Troubling disparities in access to care among younger people living with HIV signal a need to better target this group with both testing and optimum care strategies, MedPage Today reports. Publishing their findings online in JAMA Internal Medicine, investigators from the Centers for Disease Control and Prevention (CDC) sought to better understand the demographic subtleties of the “continuum of HIV care” in the United States.

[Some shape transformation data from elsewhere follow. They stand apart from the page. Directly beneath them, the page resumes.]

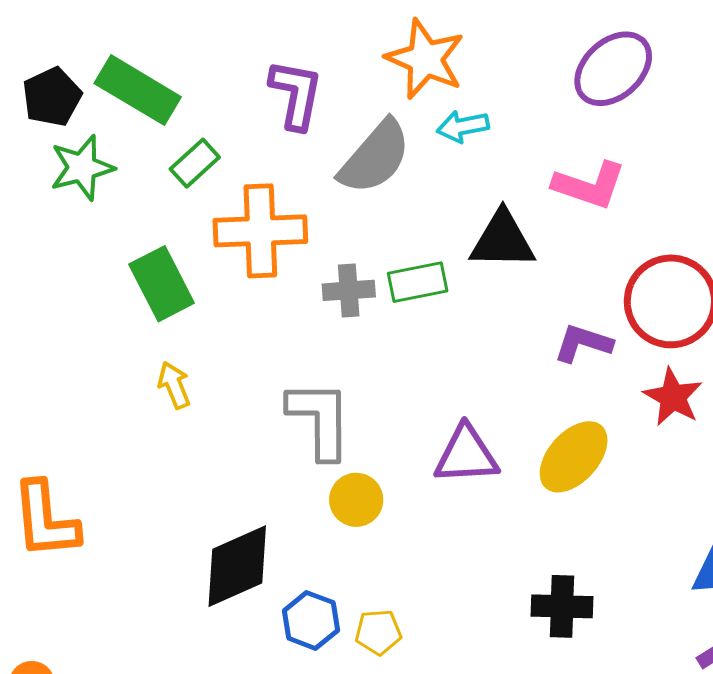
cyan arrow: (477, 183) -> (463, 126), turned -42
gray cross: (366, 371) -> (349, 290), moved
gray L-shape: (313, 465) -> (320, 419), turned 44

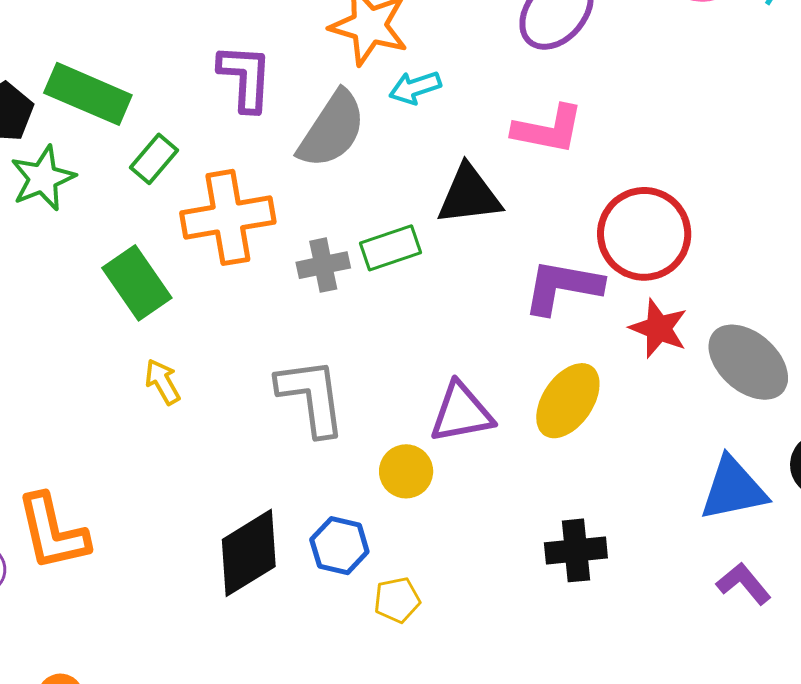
purple L-shape: (583, 343) -> (563, 287), size x1.4
yellow circle: (356, 500) -> (406, 471), moved
blue hexagon: (311, 620) -> (339, 546), moved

They analyzed 2009 data from the National HIV Surveillance System and drew from the CDC’s Medical Monitoring Project.
The team estimated that about 1.1 million Americans were living with HIV in 2009, of which nearly 82 percent were diagnosed, 66 percent linked to care, 37 percent retained in care, 33 percent prescribed antiretrovirals and 25 percent were suppressing the virus. (This phenomenon, a hot topic over the past two years, is known as the “treatment cascade.”)

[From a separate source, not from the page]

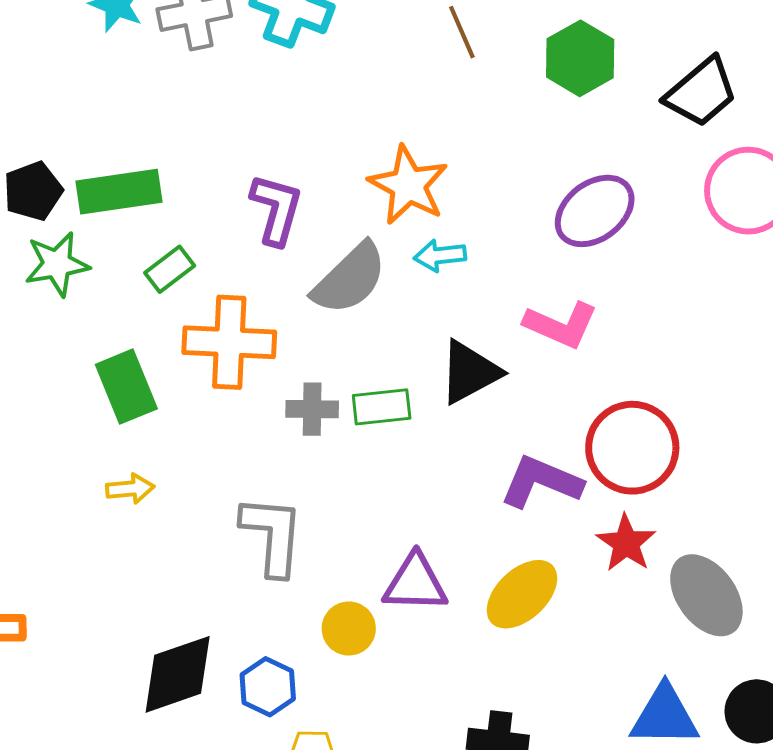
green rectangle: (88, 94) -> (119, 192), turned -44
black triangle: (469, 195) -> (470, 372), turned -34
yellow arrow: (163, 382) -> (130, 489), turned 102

An estimated 857,276 Americans did not have a fully suppressed viral load, including 75 percent of the HIV-positive men, 79 percent of African Americans, 74 percent of Latinos and 70 percent of whites.
Among people living with the virus who were between 13 and 24 years old, just 41 percent were diagnosed and 31 percent linked to care. Those in age groups between 25 and 34 years old, 35 and 44 years old and 45 and 54 years old were all significantly less likely to have a fully suppressed viral load than those between the ages of 55 and 64.